O empresário colombiano Alex Saab, detido há mais de um ano em Cabo Verde, disse esta quinta-feira, 12, que quer ser ouvido pelos tribunais do país, para contar a sua história ao recurso à decisão de extradição para os Estados Unidos.

Alex Saab quer contar

"Dada tanto a complexidade jurídica como a subtileza política da minha prisão e perseguição pelos Estados Unidos, nunca é demais sublinhar a importância de poderem ouvir diretamente de mim, nas minhas próprias palavras, a injustiça que tenho sofrido desde 12 de Junho de 2020. Que sou um patriota a fazer o que o meu Presidente deseja, numa altura da maior necessidade do meu país, não o nego", escreveu Alex Saab, numa carta dirigida aos Juízes do Tribunal Constitucional, e enviada à agência Lusa pela assessoria de imprensa.

Na sexta-feira, vai acontecer uma audiência pública de julgamento no Tribunal Constitucional (TC) de Cabo Verde, na cidade da Praia, ao recurso de Alex Saab à decisão de extradição para os Estados Unidos, cuja decisão deverá ser conhecida após sete dias, segundo uma fonte oficial.

"A audiência diz respeito ao processo de Fiscalização Concreta da Constitucionalidade, em que a defesa do empresário recorreu da decisão do Supremo Tribunal de Justiça, que em Março autorizou a extradição pedida pelos Estados Unidos da América (EUA)", acrescenta a mesma fonte.

Os advogados anunciaram que o empresário colombiano e "enviado especial" da Venezuela, detido em Cabo Verde desde Junho de 2020- primeiro em prisão preventiva e agora em prisão domiciliária -, não estará presente na audiência, algo que "dificulta um pouco a defesa", conforme escreve a Lusa.

Na carta de uma página enviada aos juízes do Tribunal Constitucional, Saab reafirmou a sua inocência de todos os crimes de que é acusado, esperando que mais cedo ou mais tarde vai ter a oportunidade de se defender num tribunal de Cabo Verde.

"Infelizmente, para minha amarga desilusão, até agora quer o Tribunal da Relação de Barlavento (TRB) quer o Supremo Tribunal de Justiça (STJ), têm-me negado justiça elementar.

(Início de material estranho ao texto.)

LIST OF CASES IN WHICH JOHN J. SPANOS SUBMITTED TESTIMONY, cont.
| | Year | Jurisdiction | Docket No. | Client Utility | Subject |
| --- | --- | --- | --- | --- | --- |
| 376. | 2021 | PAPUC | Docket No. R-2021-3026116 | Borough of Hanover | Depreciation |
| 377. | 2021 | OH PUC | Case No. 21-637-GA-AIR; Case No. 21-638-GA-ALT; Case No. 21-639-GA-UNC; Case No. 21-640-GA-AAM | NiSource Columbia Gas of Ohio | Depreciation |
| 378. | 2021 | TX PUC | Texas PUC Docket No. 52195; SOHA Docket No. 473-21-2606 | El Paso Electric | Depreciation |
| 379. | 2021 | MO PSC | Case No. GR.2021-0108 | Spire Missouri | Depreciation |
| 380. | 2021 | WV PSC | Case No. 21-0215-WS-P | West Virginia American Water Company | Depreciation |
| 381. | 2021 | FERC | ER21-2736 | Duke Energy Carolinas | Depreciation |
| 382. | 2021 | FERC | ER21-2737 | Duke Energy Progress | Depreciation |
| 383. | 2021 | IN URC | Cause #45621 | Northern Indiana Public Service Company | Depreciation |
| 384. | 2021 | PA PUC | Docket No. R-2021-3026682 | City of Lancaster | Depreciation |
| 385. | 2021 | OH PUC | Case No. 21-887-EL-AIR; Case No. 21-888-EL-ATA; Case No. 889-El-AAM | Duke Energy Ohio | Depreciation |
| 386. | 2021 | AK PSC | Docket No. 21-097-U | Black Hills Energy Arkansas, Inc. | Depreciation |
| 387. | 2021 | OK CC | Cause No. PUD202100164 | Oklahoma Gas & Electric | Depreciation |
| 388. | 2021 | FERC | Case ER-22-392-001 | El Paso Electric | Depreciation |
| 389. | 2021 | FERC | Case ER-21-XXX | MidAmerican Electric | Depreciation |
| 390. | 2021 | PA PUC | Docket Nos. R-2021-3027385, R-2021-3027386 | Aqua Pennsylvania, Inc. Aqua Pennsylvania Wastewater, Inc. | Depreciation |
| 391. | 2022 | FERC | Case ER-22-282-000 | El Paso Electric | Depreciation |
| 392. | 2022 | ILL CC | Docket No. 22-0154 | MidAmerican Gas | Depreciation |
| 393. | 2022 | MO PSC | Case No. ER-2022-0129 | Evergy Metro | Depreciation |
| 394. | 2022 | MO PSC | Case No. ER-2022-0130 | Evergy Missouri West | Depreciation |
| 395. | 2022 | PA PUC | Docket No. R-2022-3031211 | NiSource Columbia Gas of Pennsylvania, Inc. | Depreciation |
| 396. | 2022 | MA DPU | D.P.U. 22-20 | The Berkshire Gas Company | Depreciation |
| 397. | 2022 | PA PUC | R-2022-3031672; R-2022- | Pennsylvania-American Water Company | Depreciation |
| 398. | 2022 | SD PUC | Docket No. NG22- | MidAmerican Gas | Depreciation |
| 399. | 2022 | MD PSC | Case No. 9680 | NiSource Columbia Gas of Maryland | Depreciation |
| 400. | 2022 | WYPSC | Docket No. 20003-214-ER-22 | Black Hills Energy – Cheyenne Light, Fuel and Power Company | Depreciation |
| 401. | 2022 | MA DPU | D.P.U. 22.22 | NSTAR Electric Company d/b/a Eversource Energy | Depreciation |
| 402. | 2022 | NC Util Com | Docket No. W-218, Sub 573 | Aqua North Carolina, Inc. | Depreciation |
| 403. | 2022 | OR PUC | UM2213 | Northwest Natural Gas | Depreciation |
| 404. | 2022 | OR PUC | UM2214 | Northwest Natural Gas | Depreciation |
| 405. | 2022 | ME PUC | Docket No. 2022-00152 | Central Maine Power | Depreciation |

Agora o meu destino está nas vossas mãos, os Guardiães da Constituição", apontou na missiva, citado pela nossa fonte.

Dizendo que até agora foi-lhe negada a capacidade de dizer "sequer uma palavra em tribunal", o empresário colombiano-venezuelano pede para lhe ser permitido "salvar" a própria vida e mostrar à família que fez tudo para evitar "morrer numa prisão" nos Estados Unidos.

Recorde-se que nesta quarta-feira, a defesa de Alex Saab, considerado testa-de-ferro do Presidente venezuelano, Nicolás Maduro, informou que apresentou queixas formais contra o Procurador Geral da República, José Landim, o procurador regional Natalino Correia e os inspetores da Polícia Judiciária Domingos de Pina e Maurício Monteiro, por crimes alegadamente cometidos contra o seu constituinte.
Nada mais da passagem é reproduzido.